The governments of Qatar, Kuwait, Iran, Saudi Arabia, Oman, Afghanistan and Pakistan described the comments as “insulting”.

In a television debate 10 days ago on India’s rightwing news channel Times Now 1, Sharma made derogatory comments about Muslim worship and the prophet Muhammad and mocked her Muslim debate opponent. Following an outcry over the comments, Jindal posted a tweet about the prophet – that he has since deleted – which also caused anger.

The Indian ambassador to Qatar, Deepak Mittal, was summoned and given an official reprimand “expressing the disappointment of the State of Qatar and its total rejection and condemnation to the controversial remarks made by an official in the ruling party in India against Prophet Muhammad”.

Qatar demanded an apology from the Indian government, accusing it of provoking “a cycle of violence and hate”. Lolwah al-Khater, Qatar’s assistant foreign minister, said India was reaching “dangerous levels” of Islamophobic discourse.

Kuwait’s foreign ministry also summoned its Indian ambassador, Sibi George, to express its “categorical rejection and condemnation of the insulting statements” made by the BJP spokespeople.

Oman’s grand mufti, Ahmad bin Hamad al-Khalili, waded in with strong words, condemning “the insolent and obscene rudeness of the official spokesman for the ruling extremist party in India against the messenger of Islam”.

Pakistan’s new prime minister, Shehbaz Sharif, who had recently sent conciliatory messages to his Indian counterpart, Narendra Modi, said the comments were an example of how “India under Modi is trampling religious freedoms and persecuting Muslims”.

As calls for a boycott of Indian goods began to gain traction in the Gulf, an important trading and energy partner for India, the BJP government tried to dismiss the comments as “fringe elements” within the party and said they “do not, in any manner, reflect the views of the government of India”.

The BJP immediately removed both spokespeople and said “strong action has already been taken against those who made the derogatory remarks”.

However, many observers pointed out that the two had faced no action when their comments had first been flagged over a week ago by Muslims and civil rights activists in India.
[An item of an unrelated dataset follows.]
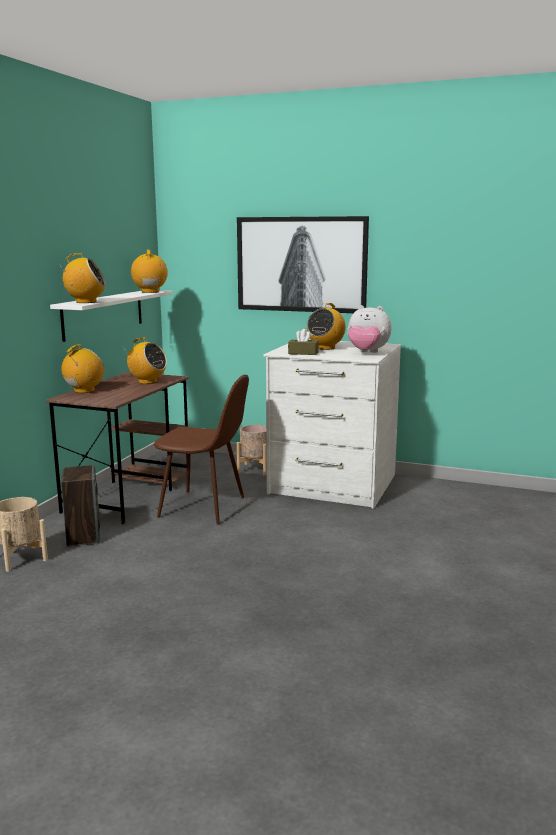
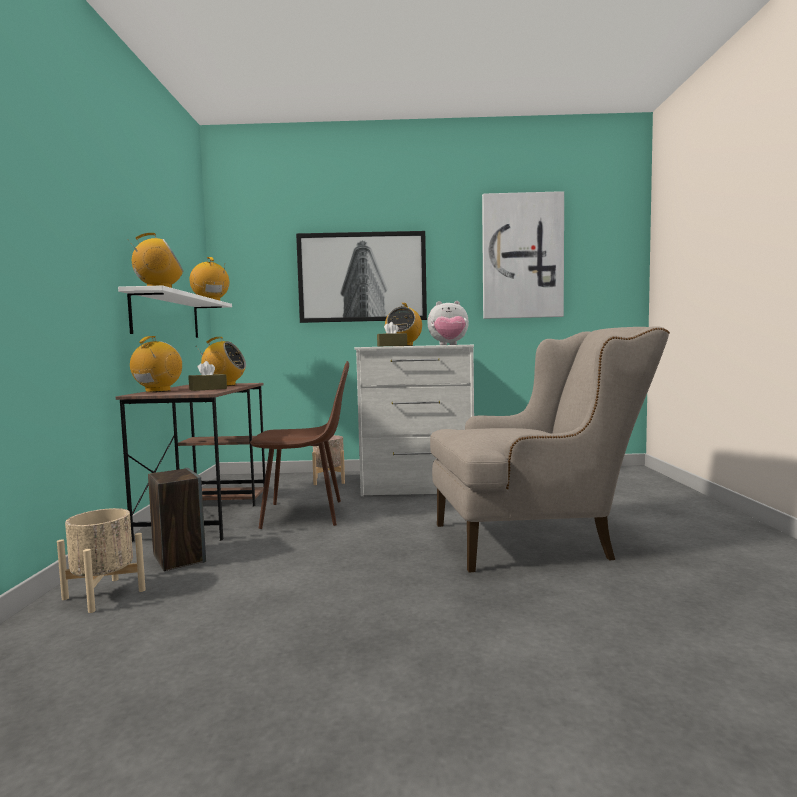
camera: 20 degrees left, 10 degrees down
none -> brown tissue box [188,361,227,391]
none -> beige armchair [430,326,670,573]
none -> picture [482,191,564,319]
Instead there had been calls by BJP supporters for the arrest of the journalist who had called out the Islamophobic comments on social media.

On India’s rightwing news television channels, anti-Muslim rhetoric is expounded nightly by supporters of the BJP but is rarely, if ever, met with apologies or retractions.

The incident highlighted the increasing tension between the domestic policies of the BJP – a Hindu nationalist party accused of systematically marginalising and overseeing the persecution of the country’s 200 million Muslims – and India’s strategic foreign objectives and growing trade with the Muslim world. Nearly 40% of India’s gas requirements come from Qatar and about 6.5 million Indians live in the Gulf region.

The diplomatic incident occurred as the Indian vice-president, M Venkaiah Naidu, visited Qatar to further deepen ties between the two countries.

The decision to expel Sharma and Jindal was met with anger from some BJP supporters, who called the decision “cowardly”.

A video is circulating online showing the militant Hindutva leader Yati Narsinghanand doubling down on their comments about the prophet Muhammad and calling all Muslims “criminals”.

A US state department report released last week documented killings, assaults, and intimidation of religious minorities in India. India’s government bristled in response, calling the report “ill informed” and “biased”.